### Task directions
Pick out each line in these entries that contains the string "Table".

### Information supplied
———
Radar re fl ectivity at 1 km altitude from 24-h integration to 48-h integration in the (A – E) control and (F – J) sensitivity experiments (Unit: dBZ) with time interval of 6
———
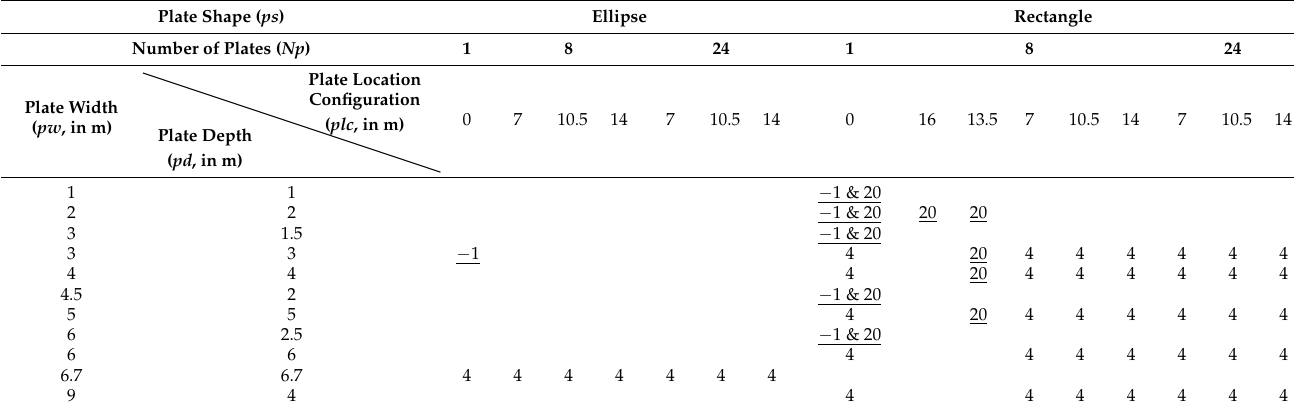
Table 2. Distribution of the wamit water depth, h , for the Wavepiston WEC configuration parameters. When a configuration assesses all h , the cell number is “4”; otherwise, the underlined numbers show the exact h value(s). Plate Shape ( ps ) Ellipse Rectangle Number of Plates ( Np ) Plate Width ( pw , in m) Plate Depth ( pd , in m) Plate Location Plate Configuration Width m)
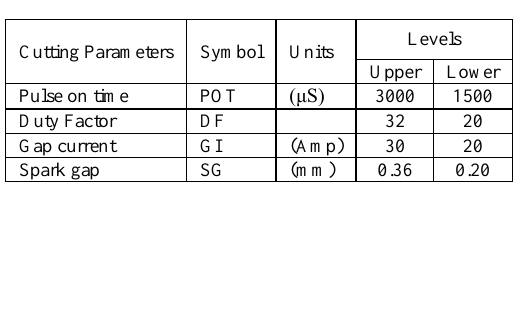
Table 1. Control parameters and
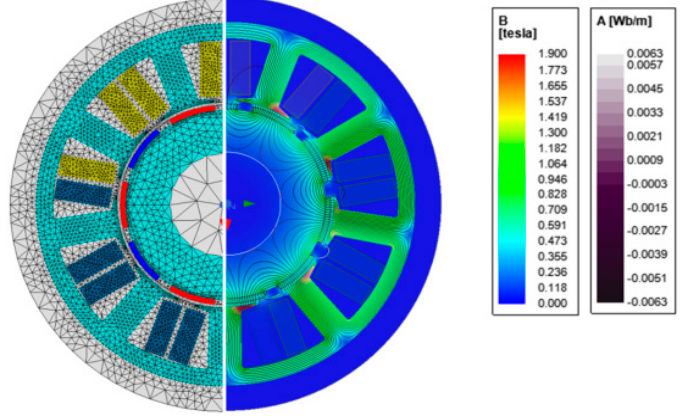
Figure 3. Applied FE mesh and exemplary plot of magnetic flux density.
———
### Written solution
Table 2. Distribution of the wamit water depth, h , for the Wavepiston WEC configuration parameters. When a configuration assesses all h , the cell number is “4”; otherwise, the underlined numbers show the exact h value(s). Plate Shape ( ps ) Ellipse Rectangle Number of Plates ( Np ) Plate Width ( pw , in m) Plate Depth ( pd , in m) Plate Location Plate Configuration Width m)
Table 1. Control parameters and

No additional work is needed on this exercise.